Alıntı =>
○ ○ ○ ○ ○ ○ ○
Peki oruç tutmanın bir alternatif olduğu, hadım etmenin dahi düşünüldüğü durumda, masturbasyon neden akla bile gelmiyor? Bu sorunun cevabı, aslında İslam'da evlilik dışı ilişkinin de neden düşünülemeyecek, marjinal ve istisnai bir olgu olduğunun cevabıyla aynı. Sorunun cevabını, İslami hayat tarzında bulmamız mümkün. İşin özü şudur; İslam, cinsel hazzı "legal" yollarla çözme yolunda öyle iki çözüm bulmuştur ki, masturbasyonu veya yasa dışı ilişkiyi düşünmek çok nadir rastlanan durumlar olmuştur.

1. Cariyelik kurumu
Cariyelik, modern İslam'da, özellikle Türkiye'de paspas altı edilen, çarpıtılan ve kılıfına uydurulan bir olgu haline geldi. İslami hayat tarzında cariyeliğin önemini geçtim, çoğu kez cariyeliğin tamamen unutulduğuna şahit oluyoruz. Hatta Osmanlı İmparatorluğu'nda uygulanan cariyelik sisteminin, İslam'da olmadığını, bu yüzden Osmanlı'nın islami bir devlet olamayacağını savunanları görmek beni şaşırtıyor. Oysa ki cariyelik hususu, Osmanlı İmparatorluğu'nun İslam'a en bağlı kaldığı konulardan birisidir. Çünkü İslam, sadece taşınabilir malları savaş ganimeti olarak görmez; karşı cepheden ele geçirilen insanlar da savaş ganimetidir: "Onların savaşçılarının öldürülmesine, kadınların ve çocuklarının esir alınmasına, mallarının dağıtılmasına karar verdim. (Sahih-i Buhari, Cilt 5, 59:448)". Kölelik sistemi genel olarak, İslam'ın önemli olgularından birisidir. Öyle ki, Muhammed, azad ettiğinden çok kişiyi köle olarak almıştır (Ki daima söylemişimdir, kölelere iyi davranmak ve reformlar yapmak, kölelik sisteminin ömrünü uzatmak amacıyla gerekliydi, tıpkı bugünkü reformcu liberallerin kapitalizmin ömrünü uzatmaya çalıştığı gibi). Tevbe Suresi 29. ayet gereğince, İslam dünyada hakim din oluncaya kadar savaşın farz olması nedeniyle, İslam bu savaş ekonomisi ve gelirilerinden biri olan kölelik-esir sistemin yok edilmesini ön görmemiştir. Günümüzde de, özellikle batı ülkelerinde yaşayan ve oradaki gayrimüslim kadınları cariye kapsamına dahil eden ciddi bir müslüman kitle ve dayandıkları sağlam İslami kaynaklar var fakat bu kitlenin İslam'ı temsil etmedikleri şeklinde bir eleştiriye maruz kalmamak için bu noktayı kısa kesip, İslami kaynaklarla yazıma devam etmeyi tercih edeceğim.
○ ○ ○ ○ ○ ○ ○
Kaydedilmiş veri kayıtları
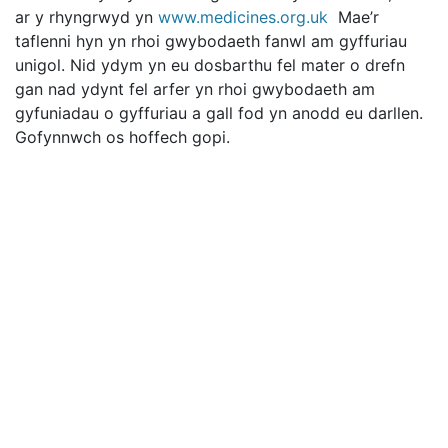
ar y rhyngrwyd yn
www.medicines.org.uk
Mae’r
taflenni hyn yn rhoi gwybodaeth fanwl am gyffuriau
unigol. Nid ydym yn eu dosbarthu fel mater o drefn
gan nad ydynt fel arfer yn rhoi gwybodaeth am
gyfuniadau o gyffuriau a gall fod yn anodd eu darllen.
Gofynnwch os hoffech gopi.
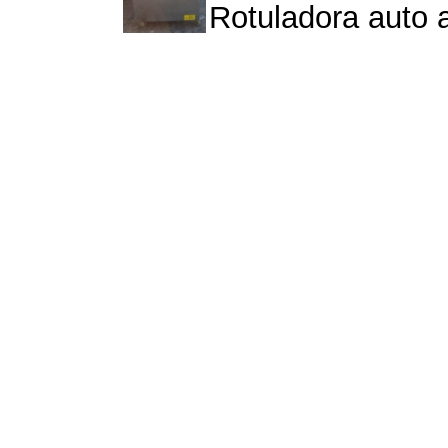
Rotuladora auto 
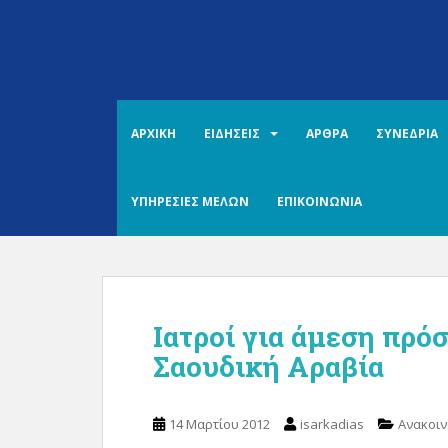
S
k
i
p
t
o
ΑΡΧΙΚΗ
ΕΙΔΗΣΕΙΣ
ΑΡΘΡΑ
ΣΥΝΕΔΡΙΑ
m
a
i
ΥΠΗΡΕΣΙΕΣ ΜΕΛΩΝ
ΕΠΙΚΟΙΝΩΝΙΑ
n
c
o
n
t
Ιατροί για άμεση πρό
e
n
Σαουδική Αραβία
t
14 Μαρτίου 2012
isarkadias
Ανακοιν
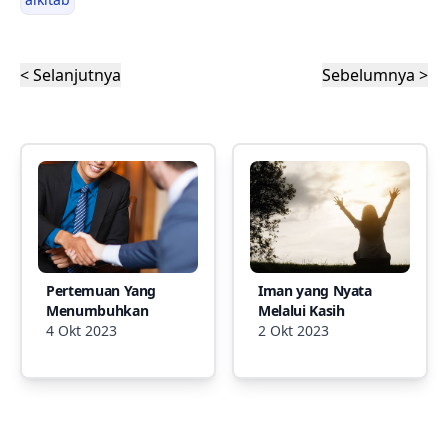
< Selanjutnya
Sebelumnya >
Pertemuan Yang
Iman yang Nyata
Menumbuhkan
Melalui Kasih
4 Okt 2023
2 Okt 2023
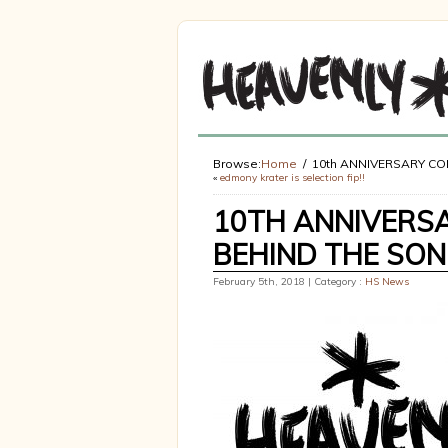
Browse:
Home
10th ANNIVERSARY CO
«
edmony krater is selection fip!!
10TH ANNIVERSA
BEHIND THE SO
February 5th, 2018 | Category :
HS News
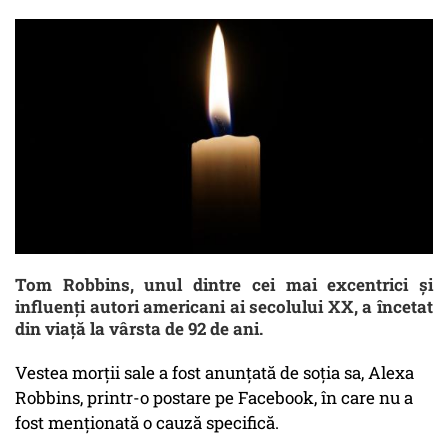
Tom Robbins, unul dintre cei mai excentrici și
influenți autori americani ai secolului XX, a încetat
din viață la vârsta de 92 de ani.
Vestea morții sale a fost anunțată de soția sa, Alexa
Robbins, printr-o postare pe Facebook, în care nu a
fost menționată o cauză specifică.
○ ○ ○ ○ ○ ○ ○
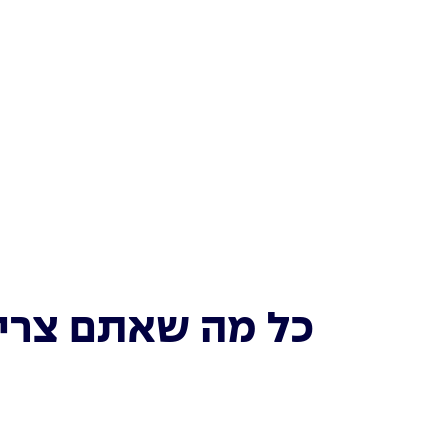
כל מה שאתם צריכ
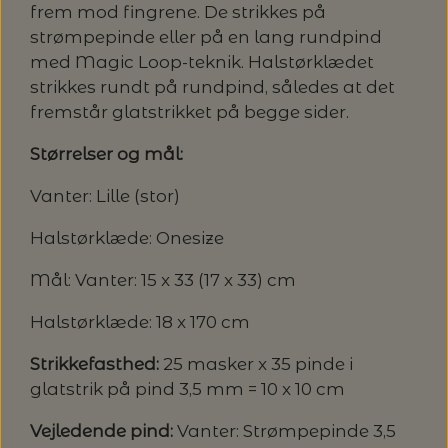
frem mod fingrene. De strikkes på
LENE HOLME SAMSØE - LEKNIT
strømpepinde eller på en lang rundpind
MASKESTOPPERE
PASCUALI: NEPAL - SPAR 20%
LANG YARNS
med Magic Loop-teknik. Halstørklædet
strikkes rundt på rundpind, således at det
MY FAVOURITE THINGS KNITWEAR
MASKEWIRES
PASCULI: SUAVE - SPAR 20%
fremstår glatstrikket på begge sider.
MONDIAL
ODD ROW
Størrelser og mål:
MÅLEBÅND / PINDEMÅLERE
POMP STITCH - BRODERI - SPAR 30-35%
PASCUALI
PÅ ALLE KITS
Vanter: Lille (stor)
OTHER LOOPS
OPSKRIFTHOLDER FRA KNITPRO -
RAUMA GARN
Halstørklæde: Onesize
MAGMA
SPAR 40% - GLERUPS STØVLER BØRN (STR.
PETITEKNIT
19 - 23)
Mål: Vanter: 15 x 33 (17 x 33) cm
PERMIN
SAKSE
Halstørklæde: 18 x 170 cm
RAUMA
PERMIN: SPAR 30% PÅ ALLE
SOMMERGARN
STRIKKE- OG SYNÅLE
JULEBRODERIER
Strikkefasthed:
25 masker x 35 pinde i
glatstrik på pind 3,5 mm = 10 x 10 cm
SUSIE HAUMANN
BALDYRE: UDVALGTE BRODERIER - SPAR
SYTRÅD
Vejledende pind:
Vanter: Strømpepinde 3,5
○ ○ ○ ○ ○ ○ ○
Yapılacak İşlemler =>
a - Alıntıda "Peki oruç tutmanın" sözleriyle başlayıp "rastlanan durumlar olmuştur." sözleriyle biten bölümü değiştirmeden yazın.
b - Alıntıya göre İslam'ın kölelik-esir sisteminin yok edilmesini neden öngörmediğini bir veya iki cümleyle açıklayın.
c - Alıntıyı iki cümlede özetleyin.

Etkinlik Cevapları =>
a -
Peki oruç tutmanın bir alternatif olduğu, hadım etmenin dahi düşünüldüğü durumda, masturbasyon neden akla bile gelmiyor? Bu sorunun cevabı, aslında İslam'da evlilik dışı ilişkinin de neden düşünülemeyecek, marjinal ve istisnai bir olgu olduğunun cevabıyla aynı. Sorunun cevabını, İslami hayat tarzında bulmamız mümkün. İşin özü şudur; İslam, cinsel hazzı "legal" yollarla çözme yolunda öyle iki çözüm bulmuştur ki, masturbasyonu veya yasa dışı ilişkiyi düşünmek çok nadir rastlanan durumlar olmuştur.

b - Alıntıya göre Tevbe Suresi 29. ayet gereğince İslam dünyada hakim din oluncaya kadar savaş farzdır. Kölelik-esir sistemi bu savaş ekonomisinin gelirlerinden biri olduğu için İslam bu sistemin yok edilmesini öngörmemiştir.

c - İslam, cinsel hazzı yasal yollarla karşılamak için iki çözüm bulduğundan masturbasyon ve evlilik dışı ilişki çok nadir rastlanan durumlar olmuştur; bu çözümlerden ilki cariyelik kurumudur. Yazar, modern İslam'da özellikle Türkiye'de çarpıtılan ve unutulan cariyeliğin, esir alınan insanları da savaş ganimeti sayan İslam'ın önemli olgularından biri olan kölelik sistemine dayandığını ve Osmanlı İmparatorluğu'nun İslam'a en bağlı kaldığı konulardan biri olduğunu savunur.